I'm reading about Bayesian Data Analysis by Gelman et al. and I'm a little bit confused about how the author approximates posterior density by normal approximation. He first makes the Taylor series expansion for the logarithm of the posterior distribution under consideration:

$$\log \,p(\theta \,|\, y) = \log \,p(\hat{\theta} \,|\, y)+
\frac12(\theta-\hat{\theta})^2\left[\frac{d^2}{d\theta^2} \log
\,p(\theta \,|\, y)\right]_{\theta=\hat{\theta}}+\cdots\;\;\;\;\;\;\;(1)$$

Then he states that

Linear term in $(1)$ is zero because the log-posterior density has zero derivative at its mode. Considering $(1)$ as a function of $\theta$, the first
term is a constant, whereas the second term is proportional to the
logarithm of a normal density, yielding the approximation,

$$p(\theta \,|\, y) \approx N\left(\hat{\theta},
\left[I(\hat{\theta})\right]^{-1}\right),$$

where $$I(\theta)=-\frac{d^2}{d\theta^2}\,\log \,p(\theta \,|\, y)$$

is the observed information.

This escaped me a little, so I tried to break this down more:

$$p(\theta \,|\, y) \approx N\left(\hat{\theta},
\left[I(\hat{\theta})\right]^{-1}\right)=\frac{1}{\sqrt{2\pi/I(\hat{\theta})}}\,\exp\left( -\frac12(\theta-\hat{\theta})^2I(\hat{\theta})\right)$$

$$\log \,p(\theta\,|\,y)\approx \frac12\log\left(\frac{I(\hat{\theta})}{2\pi}\right)-\frac12(\theta-\hat{\theta})^2I(\hat{\theta})$$

$$= \frac12\left[\log\left(-\frac{d^2}{d\theta^2}\,\log \,p(\hat{\theta} \,|\, y)\right)-\log2\pi\right]+\frac12(\theta-\hat{\theta})^2\frac{d^2}{d\theta^2}\,\log \,p(\hat{\theta} \,|\, y)\;\;\;\;\;\;(2)$$

So this result that I got isn't quite the same as in $(1)$? Did I do something wrong in the math or what is my malfunction here now x)
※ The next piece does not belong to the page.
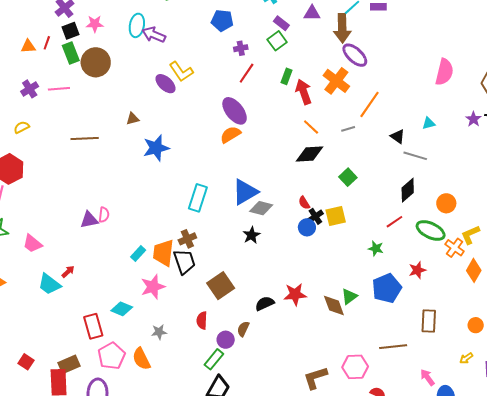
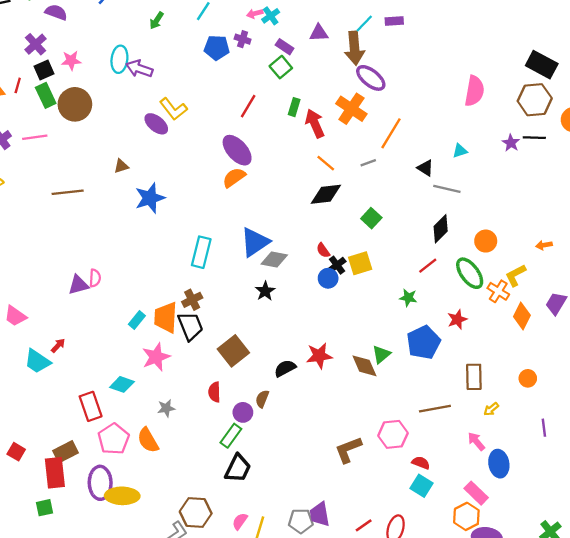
purple cross: (241, 48) -> (243, 39), moved, turned 32
green ellipse: (431, 230) -> (470, 273), turned 32
yellow arrow: (466, 358) -> (491, 409), moved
Thank you for your help! Please let me know if my question is unclear.

Best Answer

I think I might have gotten it myself, correct me please if I'm wrong:

The expressions $(1)$ and $(2)$ are the same with the exception of the constant terms. In $(1)$ the constant term is:

$$C_1=\log\,p(\hat{\theta}\,|\,y),$$

since $\hat{\theta}$ and $y$ are not variables. Similarly in $(2)$ the constant term is:

$$C_2=\frac12\left[\log\left(-\frac{d^2}{d\theta^2}\,\log \,p(\hat{\theta} \,|\, y)\right)-\log2\pi\right].$$

We can write $(1)$ as:

$$\log\,p(\theta\,|\,y) = C_1-\frac12(\theta-\hat{\theta})^2I(\hat{\theta})=C_1-\frac12\frac{(\theta-\hat{\theta})^2}{I(\hat{\theta})^{-1}},$$

$$ p(\theta\,|\,y) = \exp\left(C_1\right)\exp\left(-\frac12\frac{(\theta-\hat{\theta})^2}{I(\hat{\theta})^{-1}}\right)\approx N\left(\hat{\theta}, \left[I(\hat{\theta})\right]^{-1}\right)=\exp\left(C_2\right)\exp\left(-\frac12\frac{(\theta-\hat{\theta})^2}{I(\hat{\theta})^{-1}}\right),$$

so the posterior density is proportional to normal distribution:

$$p(\theta\,|\,y) \propto N\left(\hat{\theta}, \left[I(\hat{\theta})\right]^{-1}\right)=\exp\left(C_2\right)\exp\left(-\frac12\frac{(\theta-\hat{\theta})^2}{I(\hat{\theta})^{-1}}\right)$$